[Dataset entries]
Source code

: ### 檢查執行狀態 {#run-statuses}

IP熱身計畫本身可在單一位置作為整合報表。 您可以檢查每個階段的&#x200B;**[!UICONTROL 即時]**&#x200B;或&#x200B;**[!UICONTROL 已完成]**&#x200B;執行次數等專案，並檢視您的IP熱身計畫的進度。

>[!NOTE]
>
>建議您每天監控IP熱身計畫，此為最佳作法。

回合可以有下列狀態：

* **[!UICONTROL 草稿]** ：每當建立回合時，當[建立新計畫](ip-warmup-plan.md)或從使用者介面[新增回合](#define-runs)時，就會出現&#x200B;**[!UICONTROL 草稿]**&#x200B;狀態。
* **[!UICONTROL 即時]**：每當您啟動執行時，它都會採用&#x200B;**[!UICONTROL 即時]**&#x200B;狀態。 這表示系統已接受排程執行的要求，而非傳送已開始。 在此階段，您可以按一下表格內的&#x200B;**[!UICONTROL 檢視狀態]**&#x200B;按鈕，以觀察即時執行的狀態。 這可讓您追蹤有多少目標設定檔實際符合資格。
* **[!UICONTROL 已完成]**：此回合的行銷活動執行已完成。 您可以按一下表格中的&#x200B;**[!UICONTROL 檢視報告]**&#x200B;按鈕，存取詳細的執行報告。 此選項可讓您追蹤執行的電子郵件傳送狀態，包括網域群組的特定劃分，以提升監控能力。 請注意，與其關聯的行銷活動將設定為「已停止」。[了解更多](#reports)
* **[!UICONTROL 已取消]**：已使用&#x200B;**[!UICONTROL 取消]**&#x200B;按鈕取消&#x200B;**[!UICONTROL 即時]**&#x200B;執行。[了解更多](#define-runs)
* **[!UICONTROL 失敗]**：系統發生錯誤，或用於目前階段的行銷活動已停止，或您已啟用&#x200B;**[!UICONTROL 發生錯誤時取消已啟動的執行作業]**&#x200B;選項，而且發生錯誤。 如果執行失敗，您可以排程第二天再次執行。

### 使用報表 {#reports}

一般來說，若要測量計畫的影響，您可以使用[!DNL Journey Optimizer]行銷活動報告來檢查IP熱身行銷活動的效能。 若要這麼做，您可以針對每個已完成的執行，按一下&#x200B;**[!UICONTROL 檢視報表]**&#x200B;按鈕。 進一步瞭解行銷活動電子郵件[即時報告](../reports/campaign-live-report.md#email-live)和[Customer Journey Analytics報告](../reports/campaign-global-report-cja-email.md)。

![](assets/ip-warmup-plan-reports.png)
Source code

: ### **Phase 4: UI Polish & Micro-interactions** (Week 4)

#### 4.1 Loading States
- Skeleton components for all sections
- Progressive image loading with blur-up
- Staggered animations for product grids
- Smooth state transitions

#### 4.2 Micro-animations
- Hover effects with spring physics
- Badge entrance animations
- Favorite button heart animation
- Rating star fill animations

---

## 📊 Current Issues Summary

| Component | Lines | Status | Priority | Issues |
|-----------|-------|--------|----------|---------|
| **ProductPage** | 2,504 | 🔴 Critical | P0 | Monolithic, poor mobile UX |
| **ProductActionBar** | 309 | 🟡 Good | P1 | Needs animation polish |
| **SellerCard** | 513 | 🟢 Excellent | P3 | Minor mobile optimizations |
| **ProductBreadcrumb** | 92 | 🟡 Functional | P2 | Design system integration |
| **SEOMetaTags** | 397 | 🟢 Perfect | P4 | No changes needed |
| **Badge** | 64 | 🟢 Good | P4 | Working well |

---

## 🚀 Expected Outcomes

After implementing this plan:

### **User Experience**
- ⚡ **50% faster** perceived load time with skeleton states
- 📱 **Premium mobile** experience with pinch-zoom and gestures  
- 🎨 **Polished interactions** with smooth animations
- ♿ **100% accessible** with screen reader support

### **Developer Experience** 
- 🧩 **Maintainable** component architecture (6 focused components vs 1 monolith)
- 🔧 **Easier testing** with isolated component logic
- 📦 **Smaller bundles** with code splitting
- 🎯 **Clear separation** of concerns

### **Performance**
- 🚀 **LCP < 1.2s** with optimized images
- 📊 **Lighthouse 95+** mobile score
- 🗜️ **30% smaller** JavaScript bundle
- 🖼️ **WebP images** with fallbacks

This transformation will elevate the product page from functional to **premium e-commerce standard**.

- [Directions]: Transcribe every line of these items exactly as given, from the first to the last.

- [Worked solution]:
Source code

: ### 檢查執行狀態 {#run-statuses}

IP熱身計畫本身可在單一位置作為整合報表。 您可以檢查每個階段的&#x200B;**[!UICONTROL 即時]**&#x200B;或&#x200B;**[!UICONTROL 已完成]**&#x200B;執行次數等專案，並檢視您的IP熱身計畫的進度。

>[!NOTE]
>
>建議您每天監控IP熱身計畫，此為最佳作法。

回合可以有下列狀態：

* **[!UICONTROL 草稿]** ：每當建立回合時，當[建立新計畫](ip-warmup-plan.md)或從使用者介面[新增回合](#define-runs)時，就會出現&#x200B;**[!UICONTROL 草稿]**&#x200B;狀態。
* **[!UICONTROL 即時]**：每當您啟動執行時，它都會採用&#x200B;**[!UICONTROL 即時]**&#x200B;狀態。 這表示系統已接受排程執行的要求，而非傳送已開始。 在此階段，您可以按一下表格內的&#x200B;**[!UICONTROL 檢視狀態]**&#x200B;按鈕，以觀察即時執行的狀態。 這可讓您追蹤有多少目標設定檔實際符合資格。
* **[!UICONTROL 已完成]**：此回合的行銷活動執行已完成。 您可以按一下表格中的&#x200B;**[!UICONTROL 檢視報告]**&#x200B;按鈕，存取詳細的執行報告。 此選項可讓您追蹤執行的電子郵件傳送狀態，包括網域群組的特定劃分，以提升監控能力。 請注意，與其關聯的行銷活動將設定為「已停止」。[了解更多](#reports)
* **[!UICONTROL 已取消]**：已使用&#x200B;**[!UICONTROL 取消]**&#x200B;按鈕取消&#x200B;**[!UICONTROL 即時]**&#x200B;執行。[了解更多](#define-runs)
* **[!UICONTROL 失敗]**：系統發生錯誤，或用於目前階段的行銷活動已停止，或您已啟用&#x200B;**[!UICONTROL 發生錯誤時取消已啟動的執行作業]**&#x200B;選項，而且發生錯誤。 如果執行失敗，您可以排程第二天再次執行。

### 使用報表 {#reports}

一般來說，若要測量計畫的影響，您可以使用[!DNL Journey Optimizer]行銷活動報告來檢查IP熱身行銷活動的效能。 若要這麼做，您可以針對每個已完成的執行，按一下&#x200B;**[!UICONTROL 檢視報表]**&#x200B;按鈕。 進一步瞭解行銷活動電子郵件[即時報告](../reports/campaign-live-report.md#email-live)和[Customer Journey Analytics報告](../reports/campaign-global-report-cja-email.md)。

![](assets/ip-warmup-plan-reports.png)
Source code

: ### **Phase 4: UI Polish & Micro-interactions** (Week 4)

#### 4.1 Loading States
- Skeleton components for all sections
- Progressive image loading with blur-up
- Staggered animations for product grids
- Smooth state transitions

#### 4.2 Micro-animations
- Hover effects with spring physics
- Badge entrance animations
- Favorite button heart animation
- Rating star fill animations

---

## 📊 Current Issues Summary

| Component | Lines | Status | Priority | Issues |
|-----------|-------|--------|----------|---------|
| **ProductPage** | 2,504 | 🔴 Critical | P0 | Monolithic, poor mobile UX |
| **ProductActionBar** | 309 | 🟡 Good | P1 | Needs animation polish |
| **SellerCard** | 513 | 🟢 Excellent | P3 | Minor mobile optimizations |
| **ProductBreadcrumb** | 92 | 🟡 Functional | P2 | Design system integration |
| **SEOMetaTags** | 397 | 🟢 Perfect | P4 | No changes needed |
| **Badge** | 64 | 🟢 Good | P4 | Working well |

---

## 🚀 Expected Outcomes

After implementing this plan:

### **User Experience**
- ⚡ **50% faster** perceived load time with skeleton states
- 📱 **Premium mobile** experience with pinch-zoom and gestures  
- 🎨 **Polished interactions** with smooth animations
- ♿ **100% accessible** with screen reader support

### **Developer Experience** 
- 🧩 **Maintainable** component architecture (6 focused components vs 1 monolith)
- 🔧 **Easier testing** with isolated component logic
- 📦 **Smaller bundles** with code splitting
- 🎯 **Clear separation** of concerns

### **Performance**
- 🚀 **LCP < 1.2s** with optimized images
- 📊 **Lighthouse 95+** mobile score
- 🗜️ **30% smaller** JavaScript bundle
- 🖼️ **WebP images** with fallbacks

This transformation will elevate the product page from functional to **premium e-commerce standard**.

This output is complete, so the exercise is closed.